*** Selected excerpt

The official receiver will need to confirm that the expenses incurred in the preparation of a statement of affairs and convening meetings were reasonable and necessary and also that other expenses (e.g. agents’ and legal fees) were properly incurred. If the expenses are unreasonable, or if unnecessary work has been done, the official receiver should comment in his report to the court. Where a winding-up order is made immediately after a voluntary liquidation, the remuneration and expenses of the voluntary liquidator allowed by the court are payable in priority with (i.e. on a par with) the expenses properly incurred by the official receiver or the liquidator in preserving, realising or getting in the company’s assets.
Notes: [r4.219][r4.218(1)(a)]
There is no statutory provision to prevent a former voluntary liquidator accepting nomination as liquidator of the company when a winding-up order is made, but he will need to consider whether there would be any conflict of interest or other difficulties in accepting the nomination. The official receiver should consider whether any complaints have been received relating to the administration of the voluntary liquidation and whether some objection might be made to the nomination of the former voluntary liquidator and, if so, bring these matters to the attention of the meetings (see paragraphs 16.80 and 16.81). Where a former voluntary liquidator is subsequently appointed to be liquidator of the company, it is not necessary for a further certificate of specific penalty (security) to be issued in respect of the later appointment.
Notes: [Reg 13 IPR]If a winding-up order follows a creditors’ voluntary liquidation, any disqualification report submitted by the voluntary liquidator will be entered on LOIS and Disqualification Unit will, on request, forward a copy of any conduct report to the official receiver, on a confidential basis. The official receiver should bear in mind that an application for a disqualification order should be made within 2 years of the date of the company going into liquidation at a time when it was insolvent (see Technical manual Volume 2 Chapter 222). The leave of the court is required for the bringing of proceedings outside this period.

******
*** Records shown

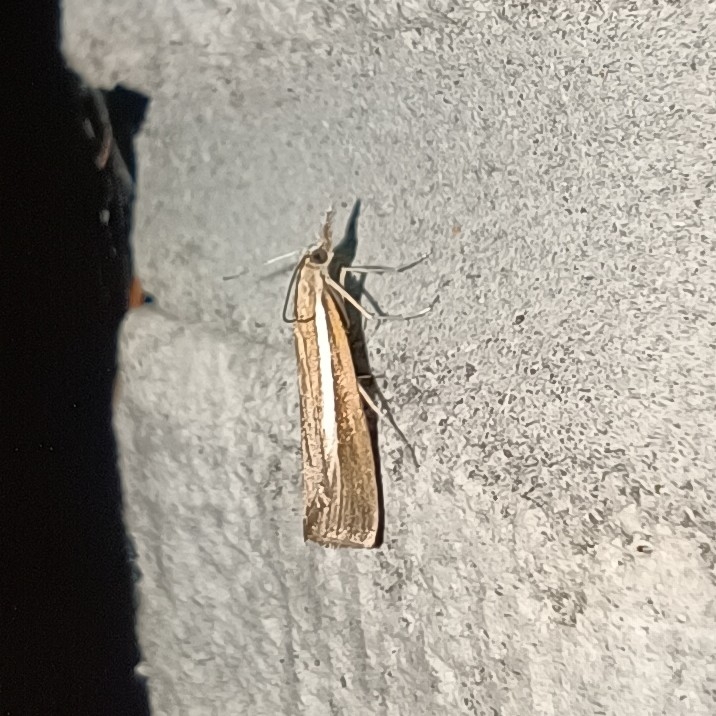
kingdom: Animalia
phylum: Arthropoda
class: Insecta
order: Lepidoptera
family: Crambidae
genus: Agriphila
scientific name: Agriphila tristellus
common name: Common grass-veneer
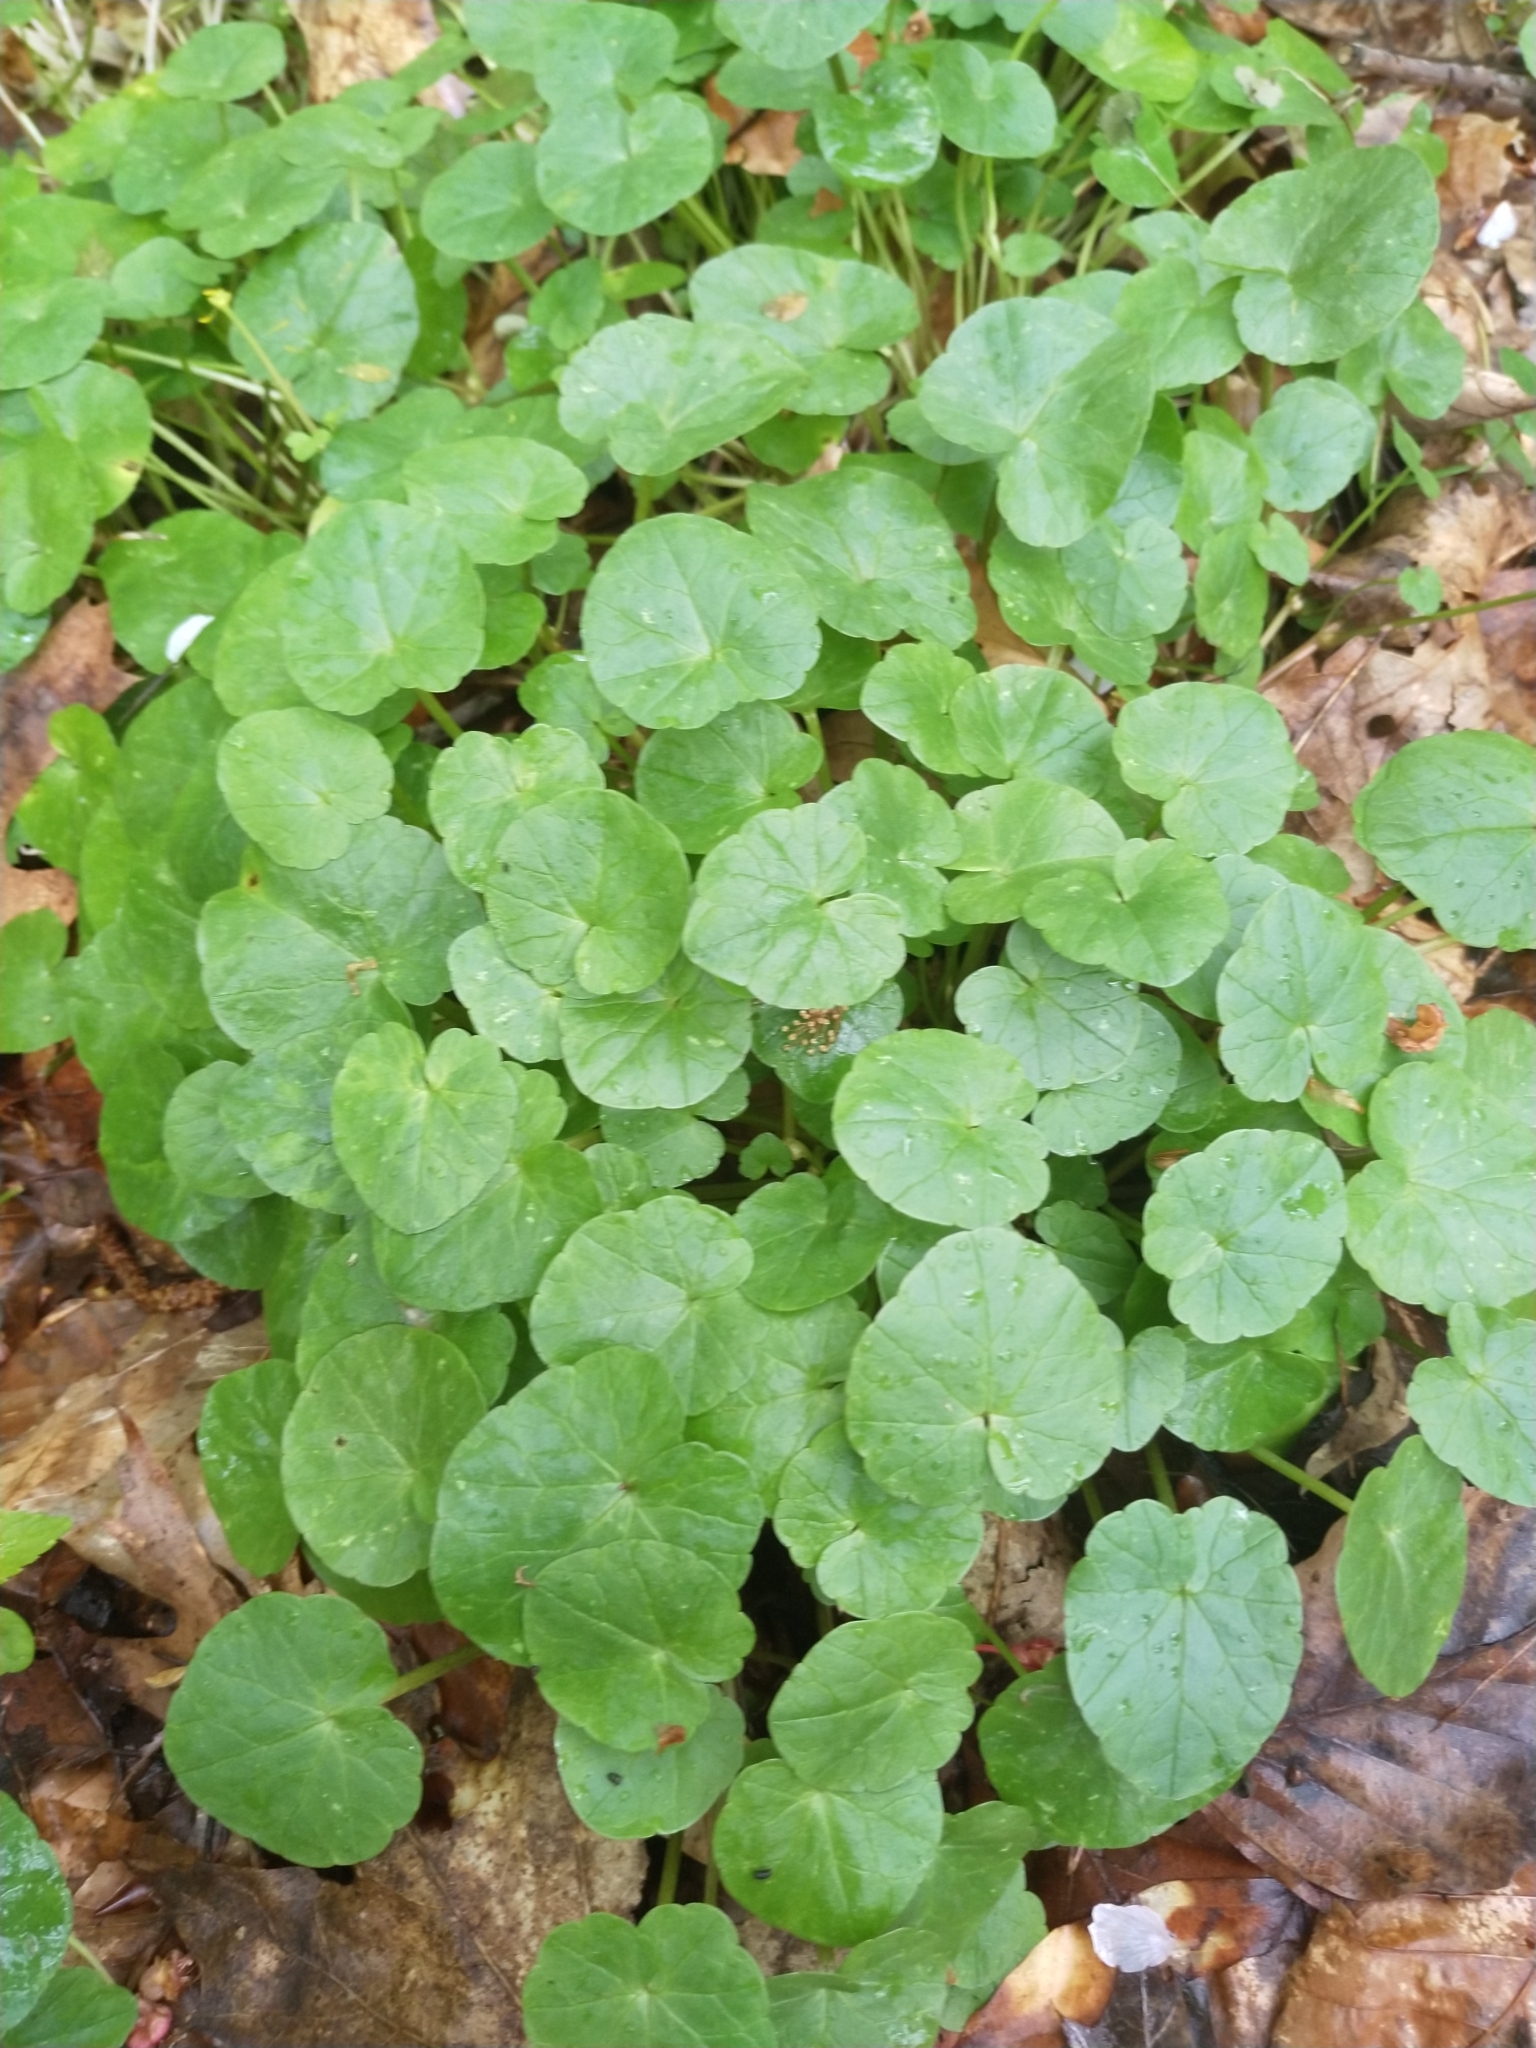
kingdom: Plantae
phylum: Tracheophyta
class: Magnoliopsida
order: Ranunculales
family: Ranunculaceae
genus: Ficaria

******

--- Task requirements ---
According to the liquidation guidance above, within what period should an application for a disqualification order be made?

--- Written solution ---
Within 2 years of the date of the company going into liquidation at a time when it was insolvent.